> [Directions]:
Copy the RPC/RDMA version two reply below word for word, leaving out nothing.

Nit: rpcrdma-version-two no longer uses the term Long message, see
Section 4.4.3.


> I think the text to address this needs to be careful not to foreclose that. Your text above uses the word "requester" assuming this is sufficient but the only way a peer receiving message could determine whether it was sent by a requester or responder is my looking at the message, which, in this case, does not exist.

The RPC/RDMA version two header has the RDMA2_F_RESPONSE flag (Section
6.2.2.1) which was introduced to enable a receiver to distinguish the
roles of the sender and receiver peers without sniffing the RPC layer
payload.

A while back I had envisioned using Read chunks in Responder-to-
Requester messages, and even wrote an I-D about it. But now that we
have both Reply chunks and Message chaining, it seems unnecessary to
hold the door open for using a Read chunk for a Reply, especially
given how arcane Read chunks are. Did you have a particular use case in
mind?

> [Given data]:
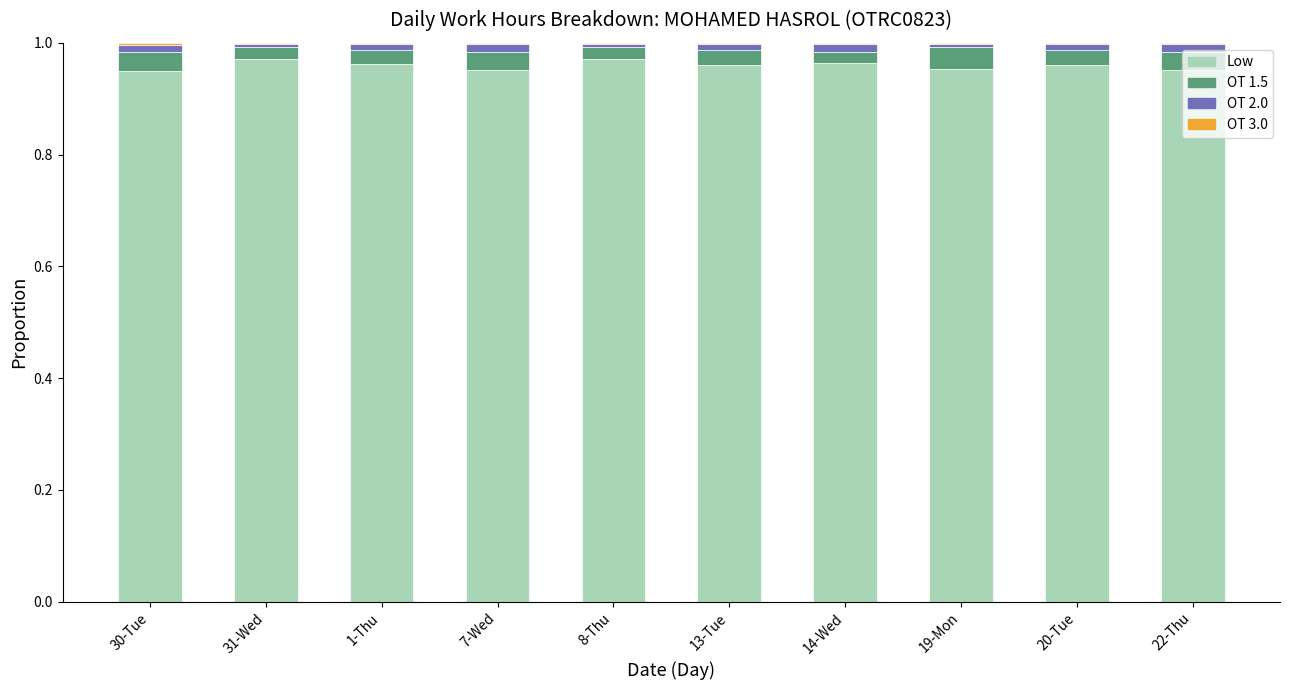

The Low series shows 0.6 at 20-Tue. True or false?

False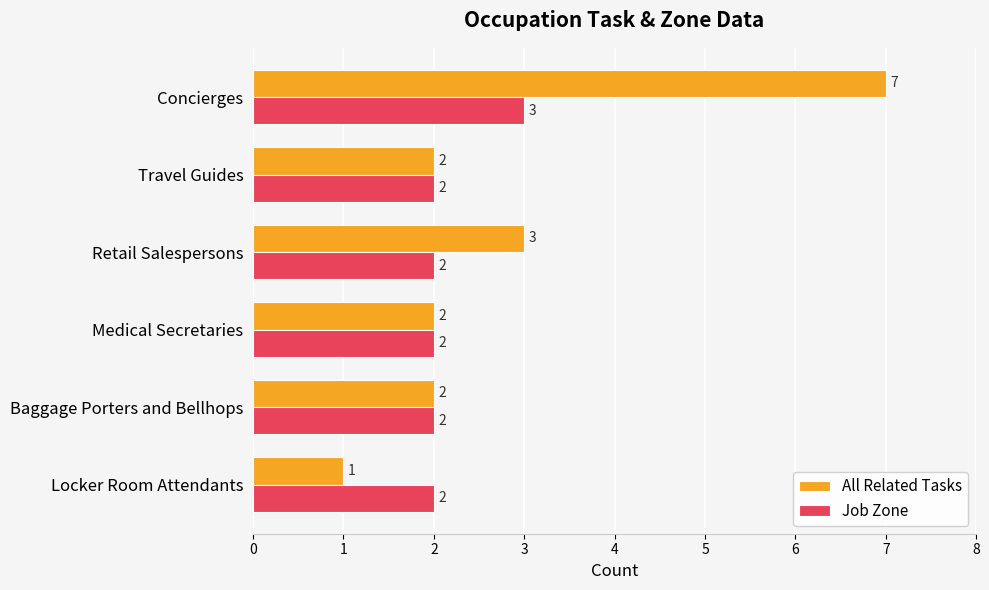

Rank the series by their maximum value, from highest to lowest.

All Related Tasks, Job Zone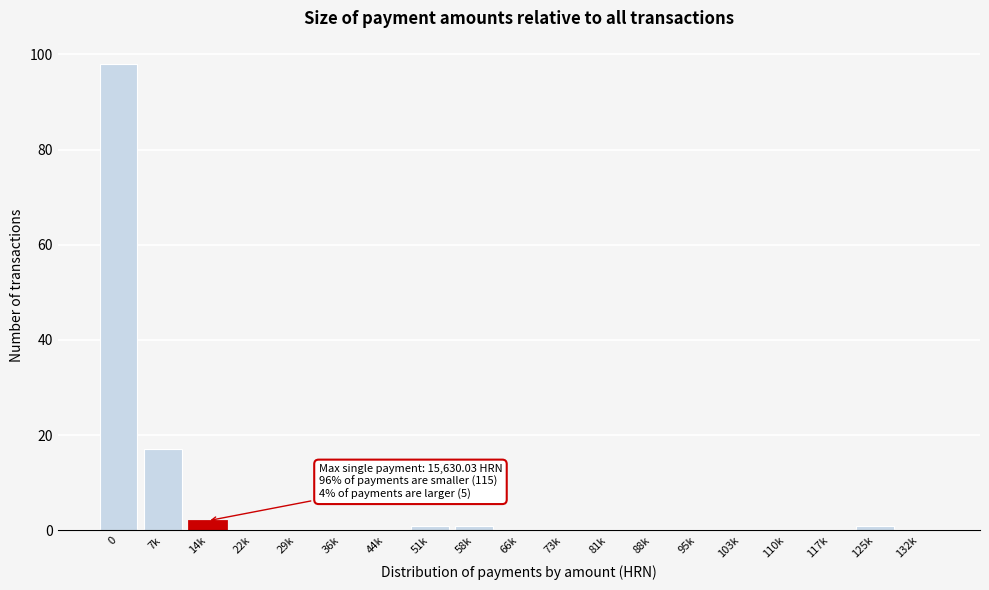

Reading left to right, transcribe all the data shown in this chart.

0=98	7k=17	14k=2	22k=0	29k=0	36k=0	44k=0	51k=1	58k=1	66k=0	73k=0	81k=0	88k=0	95k=0	103k=0	110k=0	117k=0	125k=1	132k=0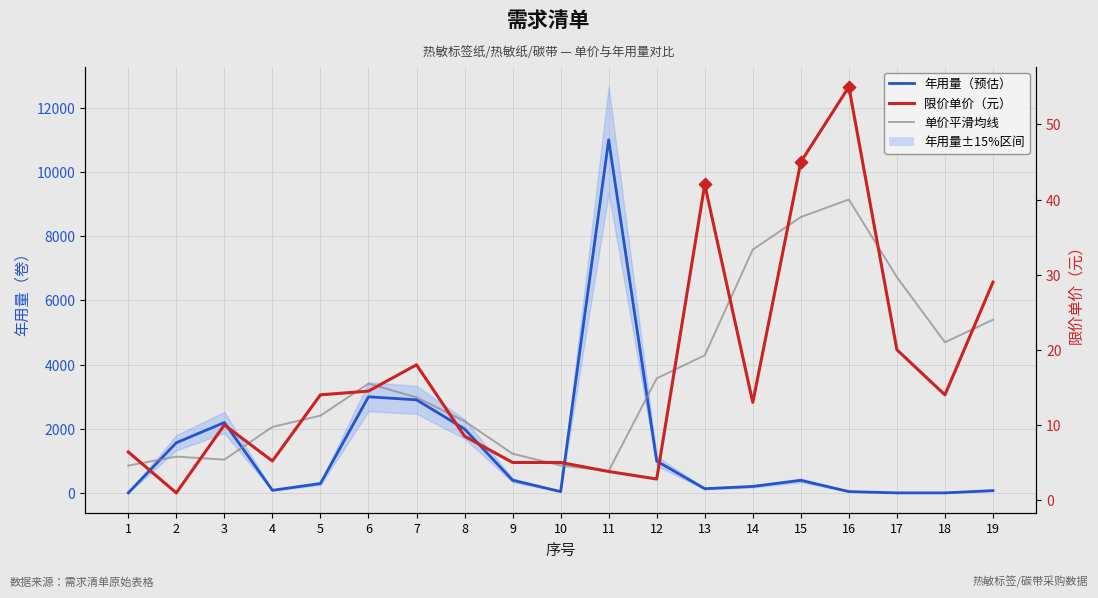

At which category is the sum across all series the highest?

11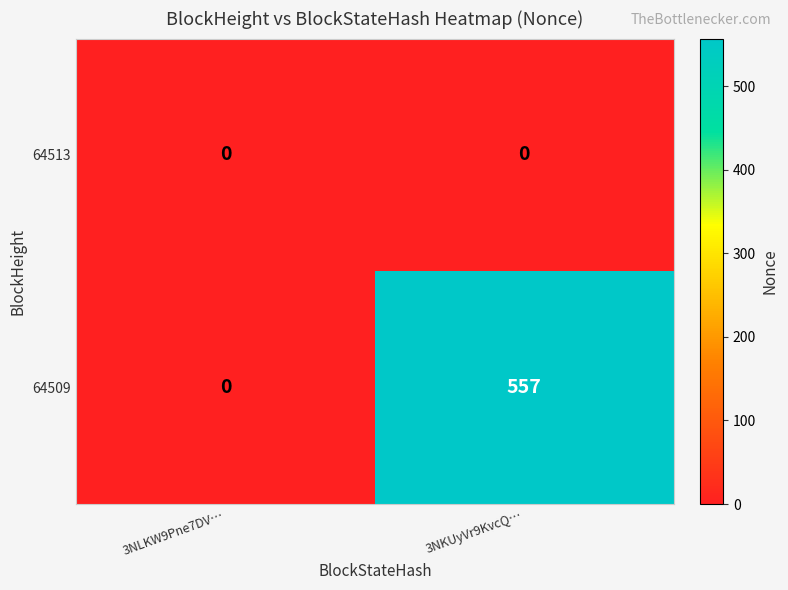

How many distinct data groups are displayed?

2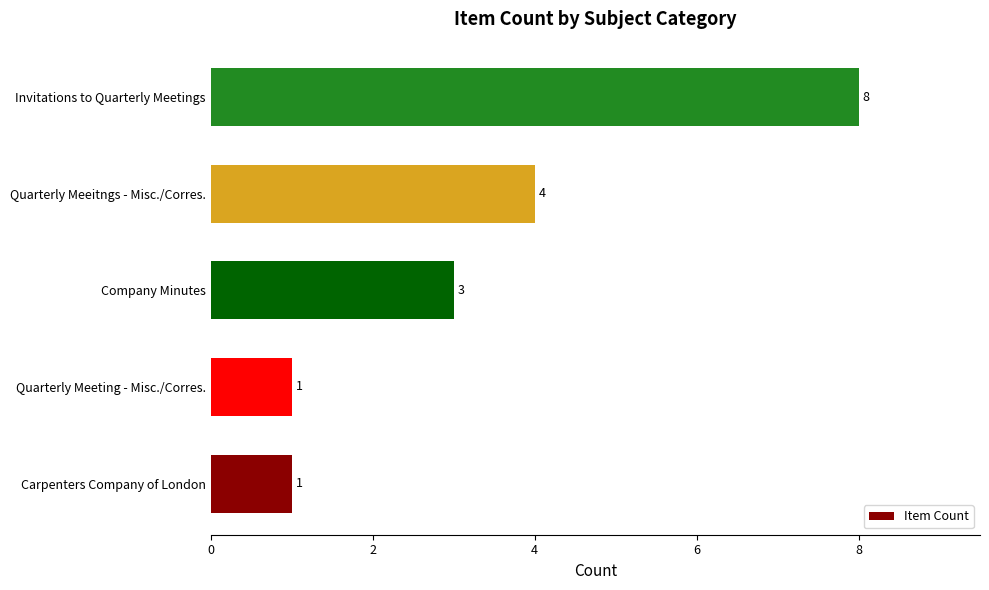

What is the smallest value displayed?

1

> [Written answer]:
Nit: rpcrdma-version-two no longer uses the term Long message, see
Section 4.4.3.


> I think the text to address this needs to be careful not to foreclose that. Your text above uses the word "requester" assuming this is sufficient but the only way a peer receiving message could determine whether it was sent by a requester or responder is my looking at the message, which, in this case, does not exist.

The RPC/RDMA version two header has the RDMA2_F_RESPONSE flag (Section
6.2.2.1) which was introduced to enable a receiver to distinguish the
roles of the sender and receiver peers without sniffing the RPC layer
payload.

A while back I had envisioned using Read chunks in Responder-to-
Requester messages, and even wrote an I-D about it. But now that we
have both Reply chunks and Message chaining, it seems unnecessary to
hold the door open for using a Read chunk for a Reply, especially
given how arcane Read chunks are. Did you have a particular use case in
mind?